# Dataset entries:
::::
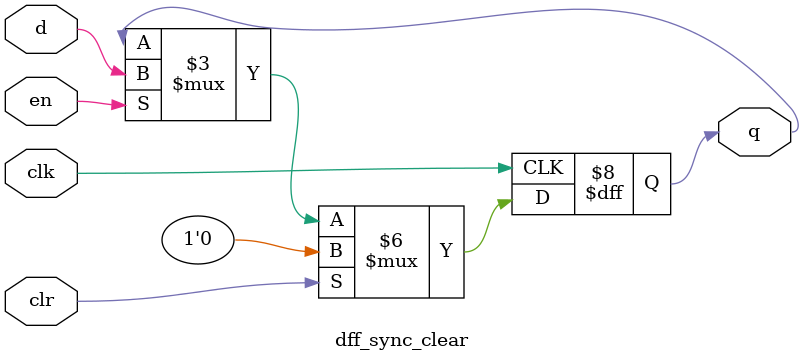
<source format=v>
module dff_sync_clear(q, d, clk, en, clr);
   
   //Inputs
   input d, clk, en, clr;
   
   //Internal wire
   wire clr;

   //Output
   output q;
   
   //Register
   reg q;

   //Intialize q to 0
   initial
   begin
       q = 1'b0;
   end

   //Set value of q on positive edge of the clock or clear
   always @(posedge clk) begin
       //If clear is high, set q to 0
       if (clr) begin
           q <= 1'b0;
       //If enable is high, set q to the value of d
       end else if (en) begin
           q <= d;
       end
   end
endmodule
</source>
::::
# Work to complete:
For this exercise, copy each line of the data above exactly, from the first through the line containing "clock or clear", and drop the pictures.

# Answer section:
<source format=v>
module dff_sync_clear(q, d, clk, en, clr);
   
   //Inputs
   input d, clk, en, clr;
   
   //Internal wire
   wire clr;

   //Output
   output q;
   
   //Register
   reg q;

   //Intialize q to 0
   initial
   begin
       q = 1'b0;
   end

   //Set value of q on positive edge of the clock or clear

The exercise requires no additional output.